→ **JOB ITEM**: From first line to last, output the records below exactly.

→ **INFORMATION GIVEN**:
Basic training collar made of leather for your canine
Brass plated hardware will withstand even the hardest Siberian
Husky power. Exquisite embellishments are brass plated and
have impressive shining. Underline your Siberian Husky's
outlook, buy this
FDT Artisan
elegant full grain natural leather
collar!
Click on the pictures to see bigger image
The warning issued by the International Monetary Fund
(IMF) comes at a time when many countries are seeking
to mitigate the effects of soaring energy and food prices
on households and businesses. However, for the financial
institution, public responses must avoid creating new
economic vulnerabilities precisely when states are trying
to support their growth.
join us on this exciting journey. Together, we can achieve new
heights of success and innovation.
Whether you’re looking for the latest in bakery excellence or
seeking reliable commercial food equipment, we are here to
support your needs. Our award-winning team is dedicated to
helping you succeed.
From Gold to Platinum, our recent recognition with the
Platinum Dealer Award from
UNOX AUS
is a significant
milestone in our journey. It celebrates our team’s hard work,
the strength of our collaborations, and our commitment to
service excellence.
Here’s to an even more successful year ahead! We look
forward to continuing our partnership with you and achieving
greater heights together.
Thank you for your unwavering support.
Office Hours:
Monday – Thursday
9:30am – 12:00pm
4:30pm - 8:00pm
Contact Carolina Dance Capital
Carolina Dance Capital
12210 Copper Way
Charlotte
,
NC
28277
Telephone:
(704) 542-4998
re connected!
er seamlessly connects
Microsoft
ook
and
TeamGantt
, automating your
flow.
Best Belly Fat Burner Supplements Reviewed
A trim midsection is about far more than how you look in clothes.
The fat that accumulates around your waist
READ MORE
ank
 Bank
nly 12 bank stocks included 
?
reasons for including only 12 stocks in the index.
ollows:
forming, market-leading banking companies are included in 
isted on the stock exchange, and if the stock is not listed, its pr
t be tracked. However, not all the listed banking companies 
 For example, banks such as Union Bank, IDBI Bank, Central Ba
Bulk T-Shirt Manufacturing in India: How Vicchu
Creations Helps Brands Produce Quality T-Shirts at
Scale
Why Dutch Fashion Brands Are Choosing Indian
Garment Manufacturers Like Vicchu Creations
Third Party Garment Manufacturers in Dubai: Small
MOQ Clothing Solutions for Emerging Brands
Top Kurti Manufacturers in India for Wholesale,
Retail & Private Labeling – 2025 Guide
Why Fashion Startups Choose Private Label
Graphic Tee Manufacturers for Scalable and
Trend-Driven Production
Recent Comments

→ **EXERCISE SOLUTION**:
Basic training collar made of leather for your canine
Brass plated hardware will withstand even the hardest Siberian
Husky power. Exquisite embellishments are brass plated and
have impressive shining. Underline your Siberian Husky's
outlook, buy this
FDT Artisan
elegant full grain natural leather
collar!
Click on the pictures to see bigger image
The warning issued by the International Monetary Fund
(IMF) comes at a time when many countries are seeking
to mitigate the effects of soaring energy and food prices
on households and businesses. However, for the financial
institution, public responses must avoid creating new
economic vulnerabilities precisely when states are trying
to support their growth.
join us on this exciting journey. Together, we can achieve new
heights of success and innovation.
Whether you’re looking for the latest in bakery excellence or
seeking reliable commercial food equipment, we are here to
support your needs. Our award-winning team is dedicated to
helping you succeed.
From Gold to Platinum, our recent recognition with the
Platinum Dealer Award from
UNOX AUS
is a significant
milestone in our journey. It celebrates our team’s hard work,
the strength of our collaborations, and our commitment to
service excellence.
Here’s to an even more successful year ahead! We look
forward to continuing our partnership with you and achieving
greater heights together.
Thank you for your unwavering support.
Office Hours:
Monday – Thursday
9:30am – 12:00pm
4:30pm - 8:00pm
Contact Carolina Dance Capital
Carolina Dance Capital
12210 Copper Way
Charlotte
,
NC
28277
Telephone:
(704) 542-4998
re connected!
er seamlessly connects
Microsoft
ook
and
TeamGantt
, automating your
flow.
Best Belly Fat Burner Supplements Reviewed
A trim midsection is about far more than how you look in clothes.
The fat that accumulates around your waist
READ MORE
ank
 Bank
nly 12 bank stocks included 
?
reasons for including only 12 stocks in the index.
ollows:
forming, market-leading banking companies are included in 
isted on the stock exchange, and if the stock is not listed, its pr
t be tracked. However, not all the listed banking companies 
 For example, banks such as Union Bank, IDBI Bank, Central Ba
Bulk T-Shirt Manufacturing in India: How Vicchu
Creations Helps Brands Produce Quality T-Shirts at
Scale
Why Dutch Fashion Brands Are Choosing Indian
Garment Manufacturers Like Vicchu Creations
Third Party Garment Manufacturers in Dubai: Small
MOQ Clothing Solutions for Emerging Brands
Top Kurti Manufacturers in India for Wholesale,
Retail & Private Labeling – 2025 Guide
Why Fashion Startups Choose Private Label
Graphic Tee Manufacturers for Scalable and
Trend-Driven Production
Recent Comments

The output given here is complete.